What you will do: All of the data below should be printed again word for word, pictures excluded.

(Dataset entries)
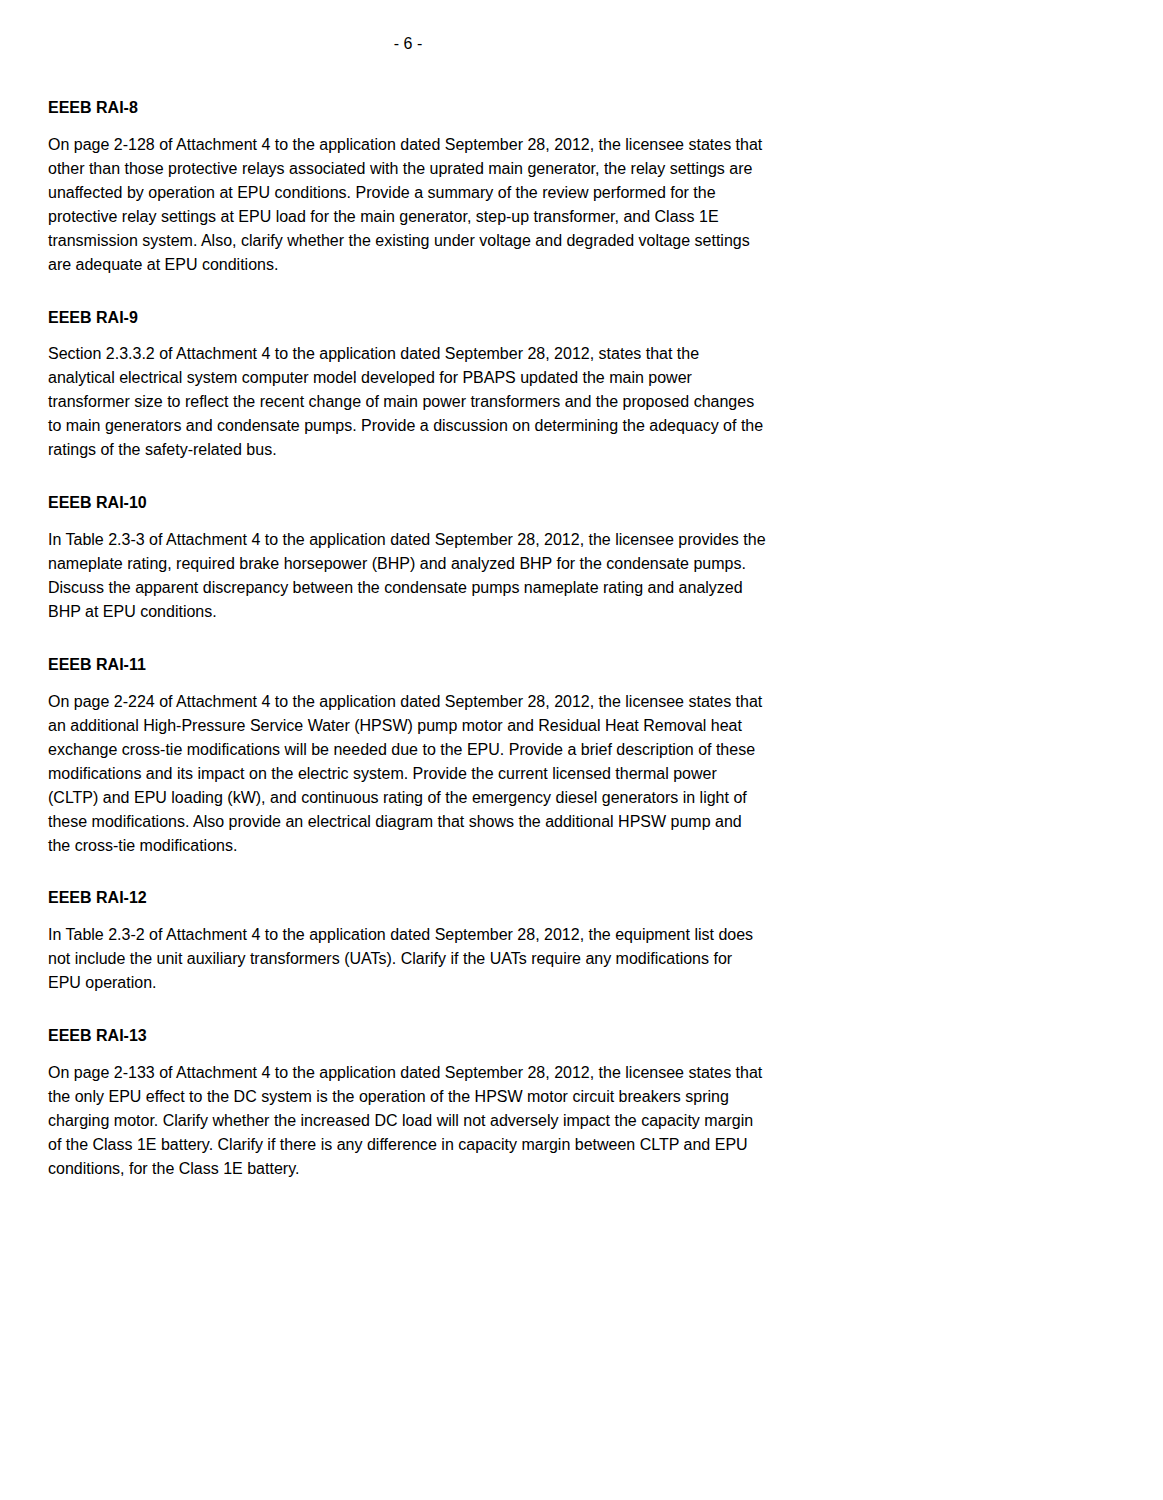- 6 -
EEEB RAI-8
On page 2-128 of Attachment 4 to the application dated September 28, 2012, the licensee states that other than those protective relays associated with the uprated main generator, the relay settings are unaffected by operation at EPU conditions. Provide a summary of the review performed for the protective relay settings at EPU load for the main generator, step-up transformer, and Class 1E transmission system. Also, clarify whether the existing under voltage and degraded voltage settings are adequate at EPU conditions.
EEEB RAI-9
Section 2.3.3.2 of Attachment 4 to the application dated September 28, 2012, states that the analytical electrical system computer model developed for PBAPS updated the main power transformer size to reflect the recent change of main power transformers and the proposed changes to main generators and condensate pumps. Provide a discussion on determining the adequacy of the ratings of the safety-related bus.
EEEB RAI-10
In Table 2.3-3 of Attachment 4 to the application dated September 28, 2012, the licensee provides the nameplate rating, required brake horsepower (BHP) and analyzed BHP for the condensate pumps. Discuss the apparent discrepancy between the condensate pumps nameplate rating and analyzed BHP at EPU conditions.
EEEB RAI-11
On page 2-224 of Attachment 4 to the application dated September 28, 2012, the licensee states that an additional High-Pressure Service Water (HPSW) pump motor and Residual Heat Removal heat exchange cross-tie modifications will be needed due to the EPU. Provide a brief description of these modifications and its impact on the electric system. Provide the current licensed thermal power (CLTP) and EPU loading (kW), and continuous rating of the emergency diesel generators in light of these modifications. Also provide an electrical diagram that shows the additional HPSW pump and the cross-tie modifications.
EEEB RAI-12
In Table 2.3-2 of Attachment 4 to the application dated September 28, 2012, the equipment list does not include the unit auxiliary transformers (UATs). Clarify if the UATs require any modifications for EPU operation.
EEEB RAI-13
On page 2-133 of Attachment 4 to the application dated September 28, 2012, the licensee states that the only EPU effect to the DC system is the operation of the HPSW motor circuit breakers spring charging motor. Clarify whether the increased DC load will not adversely impact the capacity margin of the Class 1E battery. Clarify if there is any difference in capacity margin between CLTP and EPU conditions, for the Class 1E battery.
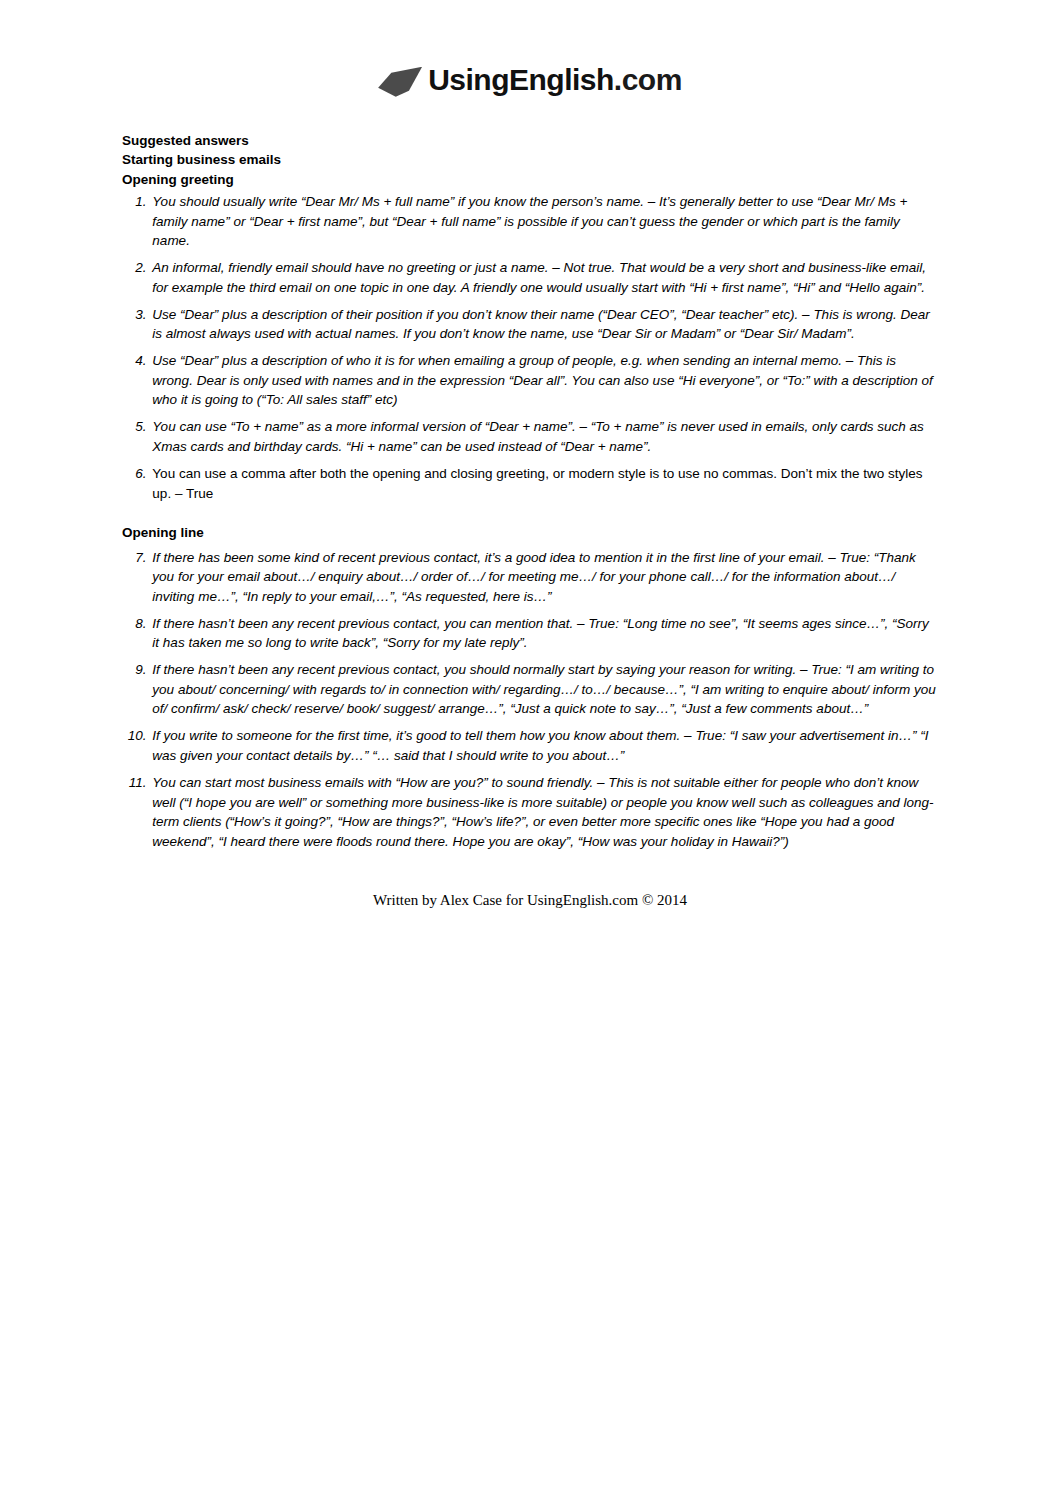Using English.com
Suggested answers
Starting business emails
Opening greeting
You should usually write “Dear Mr/ Ms + full name” if you know the person’s name. – It’s generally better to use “Dear Mr/ Ms + family name” or “Dear + first name”, but “Dear + full name” is possible if you can’t guess the gender or which part is the family name.
An informal, friendly email should have no greeting or just a name. – Not true. That would be a very short and business-like email, for example the third email on one topic in one day. A friendly one would usually start with “Hi + first name”, “Hi” and “Hello again”.
Use “Dear” plus a description of their position if you don’t know their name (“Dear CEO”, “Dear teacher” etc). – This is wrong. Dear is almost always used with actual names. If you don’t know the name, use “Dear Sir or Madam” or “Dear Sir/ Madam”.
Use “Dear” plus a description of who it is for when emailing a group of people, e.g. when sending an internal memo. – This is wrong. Dear is only used with names and in the expression “Dear all”. You can also use “Hi everyone”, or “To:” with a description of who it is going to (“To: All sales staff” etc)
You can use “To + name” as a more informal version of “Dear + name”. – “To + name” is never used in emails, only cards such as Xmas cards and birthday cards. “Hi + name” can be used instead of “Dear + name”.
You can use a comma after both the opening and closing greeting, or modern style is to use no commas. Don’t mix the two styles up. – True
Opening line
If there has been some kind of recent previous contact, it’s a good idea to mention it in the first line of your email. – True: “Thank you for your email about…/ enquiry about…/ order of…/ for meeting me…/ for your phone call…/ for the information about…/ inviting me…”, “In reply to your email,…”, “As requested, here is…”
If there hasn’t been any recent previous contact, you can mention that. – True: “Long time no see”, “It seems ages since…”, “Sorry it has taken me so long to write back”, “Sorry for my late reply”.
If there hasn’t been any recent previous contact, you should normally start by saying your reason for writing. – True: “I am writing to you about/ concerning/ with regards to/ in connection with/ regarding…/ to…/ because…”, “I am writing to enquire about/ inform you of/ confirm/ ask/ check/ reserve/ book/ suggest/ arrange…”, “Just a quick note to say…”, “Just a few comments about…”
If you write to someone for the first time, it’s good to tell them how you know about them. – True: “I saw your advertisement in…” “I was given your contact details by…” “… said that I should write to you about…”
You can start most business emails with “How are you?” to sound friendly. – This is not suitable either for people who don’t know well (“I hope you are well” or something more business-like is more suitable) or people you know well such as colleagues and long-term clients (“How’s it going?”, “How are things?”, “How’s life?”, or even better more specific ones like “Hope you had a good weekend”, “I heard there were floods round there. Hope you are okay”, “How was your holiday in Hawaii?”)
Written by Alex Case for UsingEnglish.com © 2014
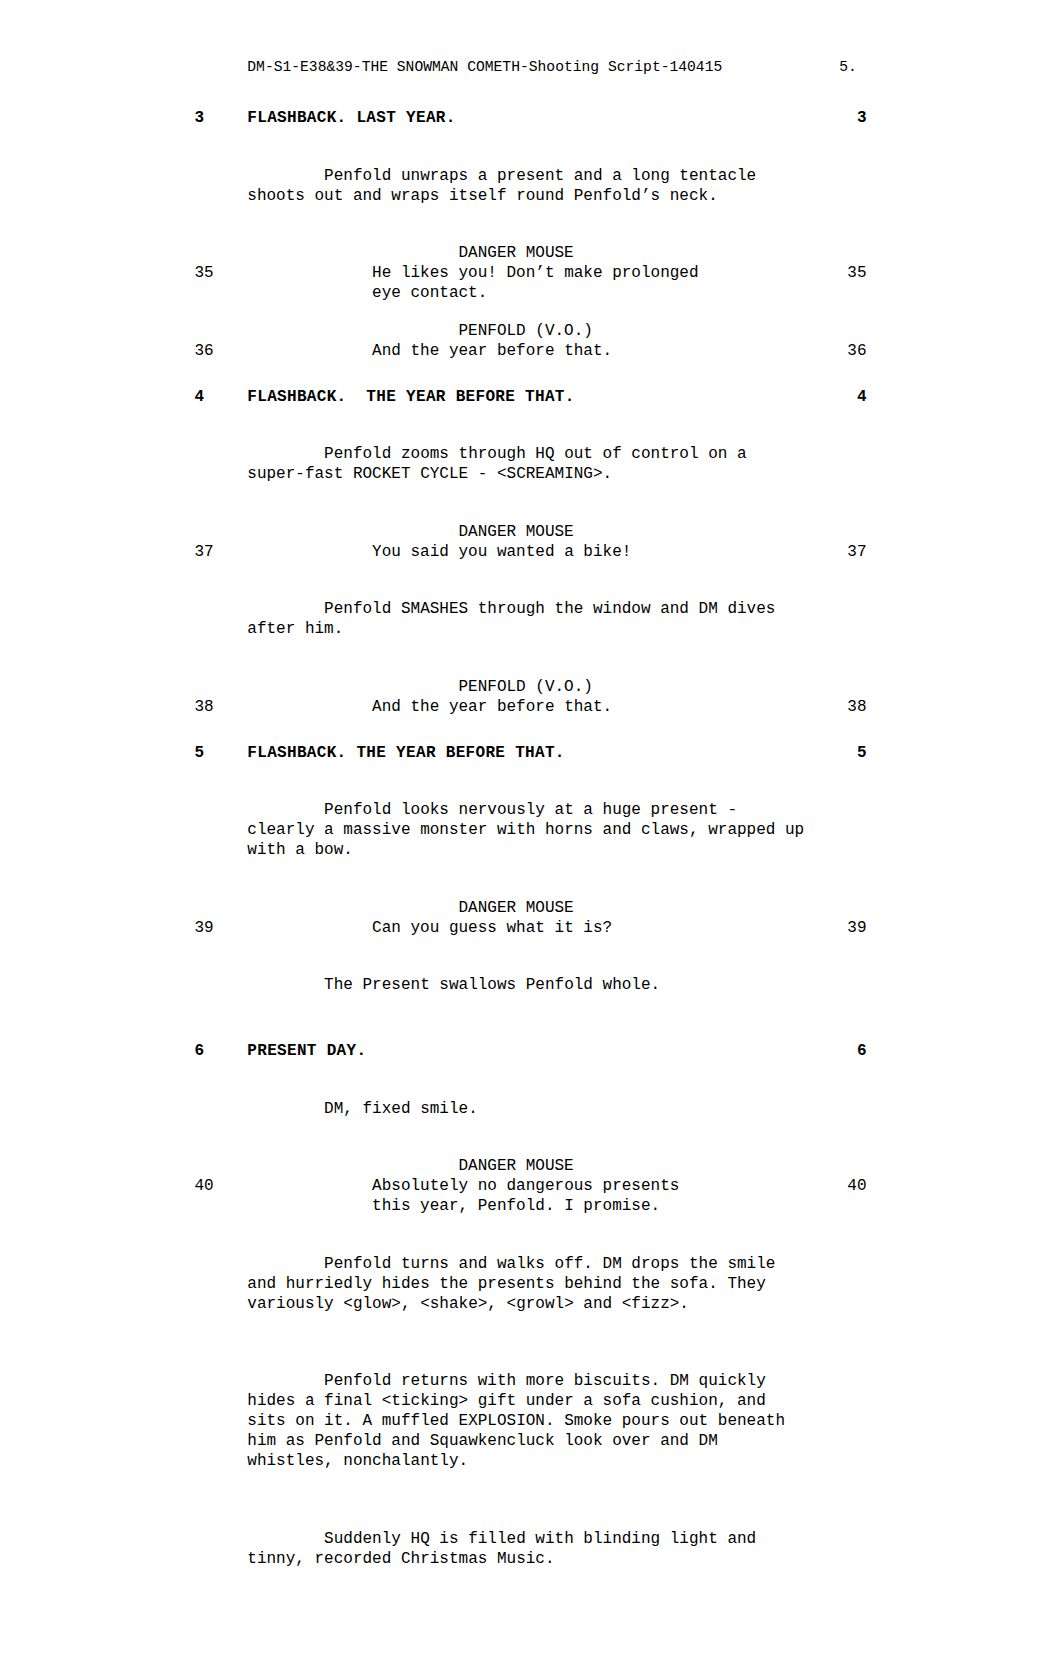DM-S1-E38&39-THE SNOWMAN COMETH-Shooting Script-140415 5.
3 FLASHBACK. LAST YEAR. 3
Penfold unwraps a present and a long tentacle shoots out and wraps itself round Penfold’s neck.
35
DANGER MOUSE
He likes you! Don’t make prolonged eye contact.
35
36
PENFOLD (V.O.)
And the year before that.
36
4 FLASHBACK. THE YEAR BEFORE THAT. 4
Penfold zooms through HQ out of control on a super-fast ROCKET CYCLE - <SCREAMING>.
37
DANGER MOUSE
You said you wanted a bike!
37
Penfold SMASHES through the window and DM dives after him.
38
PENFOLD (V.O.)
And the year before that.
38
5 FLASHBACK. THE YEAR BEFORE THAT. 5
Penfold looks nervously at a huge present - clearly a massive monster with horns and claws, wrapped up with a bow.
39
DANGER MOUSE
Can you guess what it is?
39
The Present swallows Penfold whole.
6 PRESENT DAY. 6
DM, fixed smile.
40
DANGER MOUSE
Absolutely no dangerous presents this year, Penfold. I promise.
40
Penfold turns and walks off. DM drops the smile and hurriedly hides the presents behind the sofa. They variously <glow>, <shake>, <growl> and <fizz>.
Penfold returns with more biscuits. DM quickly hides a final <ticking> gift under a sofa cushion, and sits on it. A muffled EXPLOSION. Smoke pours out beneath him as Penfold and Squawkencluck look over and DM whistles, nonchalantly.
Suddenly HQ is filled with blinding light and tinny, recorded Christmas Music.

Task response:
- 6 -
EEEB RAI-8
On page 2-128 of Attachment 4 to the application dated September 28, 2012, the licensee states that other than those protective relays associated with the uprated main generator, the relay settings are unaffected by operation at EPU conditions. Provide a summary of the review performed for the protective relay settings at EPU load for the main generator, step-up transformer, and Class 1E transmission system. Also, clarify whether the existing under voltage and degraded voltage settings are adequate at EPU conditions.
EEEB RAI-9
Section 2.3.3.2 of Attachment 4 to the application dated September 28, 2012, states that the analytical electrical system computer model developed for PBAPS updated the main power transformer size to reflect the recent change of main power transformers and the proposed changes to main generators and condensate pumps. Provide a discussion on determining the adequacy of the ratings of the safety-related bus.
EEEB RAI-10
In Table 2.3-3 of Attachment 4 to the application dated September 28, 2012, the licensee provides the nameplate rating, required brake horsepower (BHP) and analyzed BHP for the condensate pumps. Discuss the apparent discrepancy between the condensate pumps nameplate rating and analyzed BHP at EPU conditions.
EEEB RAI-11
On page 2-224 of Attachment 4 to the application dated September 28, 2012, the licensee states that an additional High-Pressure Service Water (HPSW) pump motor and Residual Heat Removal heat exchange cross-tie modifications will be needed due to the EPU. Provide a brief description of these modifications and its impact on the electric system. Provide the current licensed thermal power (CLTP) and EPU loading (kW), and continuous rating of the emergency diesel generators in light of these modifications. Also provide an electrical diagram that shows the additional HPSW pump and the cross-tie modifications.
EEEB RAI-12
In Table 2.3-2 of Attachment 4 to the application dated September 28, 2012, the equipment list does not include the unit auxiliary transformers (UATs). Clarify if the UATs require any modifications for EPU operation.
EEEB RAI-13
On page 2-133 of Attachment 4 to the application dated September 28, 2012, the licensee states that the only EPU effect to the DC system is the operation of the HPSW motor circuit breakers spring charging motor. Clarify whether the increased DC load will not adversely impact the capacity margin of the Class 1E battery. Clarify if there is any difference in capacity margin between CLTP and EPU conditions, for the Class 1E battery.
Using English.com
Suggested answers
Starting business emails
Opening greeting
You should usually write “Dear Mr/ Ms + full name” if you know the person’s name. – It’s generally better to use “Dear Mr/ Ms + family name” or “Dear + first name”, but “Dear + full name” is possible if you can’t guess the gender or which part is the family name.
An informal, friendly email should have no greeting or just a name. – Not true. That would be a very short and business-like email, for example the third email on one topic in one day. A friendly one would usually start with “Hi + first name”, “Hi” and “Hello again”.
Use “Dear” plus a description of their position if you don’t know their name (“Dear CEO”, “Dear teacher” etc). – This is wrong. Dear is almost always used with actual names. If you don’t know the name, use “Dear Sir or Madam” or “Dear Sir/ Madam”.
Use “Dear” plus a description of who it is for when emailing a group of people, e.g. when sending an internal memo. – This is wrong. Dear is only used with names and in the expression “Dear all”. You can also use “Hi everyone”, or “To:” with a description of who it is going to (“To: All sales staff” etc)
You can use “To + name” as a more informal version of “Dear + name”. – “To + name” is never used in emails, only cards such as Xmas cards and birthday cards. “Hi + name” can be used instead of “Dear + name”.
You can use a comma after both the opening and closing greeting, or modern style is to use no commas. Don’t mix the two styles up. – True
Opening line
If there has been some kind of recent previous contact, it’s a good idea to mention it in the first line of your email. – True: “Thank you for your email about…/ enquiry about…/ order of…/ for meeting me…/ for your phone call…/ for the information about…/ inviting me…”, “In reply to your email,…”, “As requested, here is…”
If there hasn’t been any recent previous contact, you can mention that. – True: “Long time no see”, “It seems ages since…”, “Sorry it has taken me so long to write back”, “Sorry for my late reply”.
If there hasn’t been any recent previous contact, you should normally start by saying your reason for writing. – True: “I am writing to you about/ concerning/ with regards to/ in connection with/ regarding…/ to…/ because…”, “I am writing to enquire about/ inform you of/ confirm/ ask/ check/ reserve/ book/ suggest/ arrange…”, “Just a quick note to say…”, “Just a few comments about…”
If you write to someone for the first time, it’s good to tell them how you know about them. – True: “I saw your advertisement in…” “I was given your contact details by…” “… said that I should write to you about…”
You can start most business emails with “How are you?” to sound friendly. – This is not suitable either for people who don’t know well (“I hope you are well” or something more business-like is more suitable) or people you know well such as colleagues and long-term clients (“How’s it going?”, “How are things?”, “How’s life?”, or even better more specific ones like “Hope you had a good weekend”, “I heard there were floods round there. Hope you are okay”, “How was your holiday in Hawaii?”)
Written by Alex Case for UsingEnglish.com © 2014
DM-S1-E38&39-THE SNOWMAN COMETH-Shooting Script-140415 5.
3 FLASHBACK. LAST YEAR. 3
Penfold unwraps a present and a long tentacle shoots out and wraps itself round Penfold’s neck.
35
DANGER MOUSE
He likes you! Don’t make prolonged eye contact.
35
36
PENFOLD (V.O.)
And the year before that.
36
4 FLASHBACK. THE YEAR BEFORE THAT. 4
Penfold zooms through HQ out of control on a super-fast ROCKET CYCLE - <SCREAMING>.
37
DANGER MOUSE
You said you wanted a bike!
37
Penfold SMASHES through the window and DM dives after him.
38
PENFOLD (V.O.)
And the year before that.
38
5 FLASHBACK. THE YEAR BEFORE THAT. 5
Penfold looks nervously at a huge present - clearly a massive monster with horns and claws, wrapped up with a bow.
39
DANGER MOUSE
Can you guess what it is?
39
The Present swallows Penfold whole.
6 PRESENT DAY. 6
DM, fixed smile.
40
DANGER MOUSE
Absolutely no dangerous presents this year, Penfold. I promise.
40
Penfold turns and walks off. DM drops the smile and hurriedly hides the presents behind the sofa. They variously <glow>, <shake>, <growl> and <fizz>.
Penfold returns with more biscuits. DM quickly hides a final <ticking> gift under a sofa cushion, and sits on it. A muffled EXPLOSION. Smoke pours out beneath him as Penfold and Squawkencluck look over and DM whistles, nonchalantly.
Suddenly HQ is filled with blinding light and tinny, recorded Christmas Music.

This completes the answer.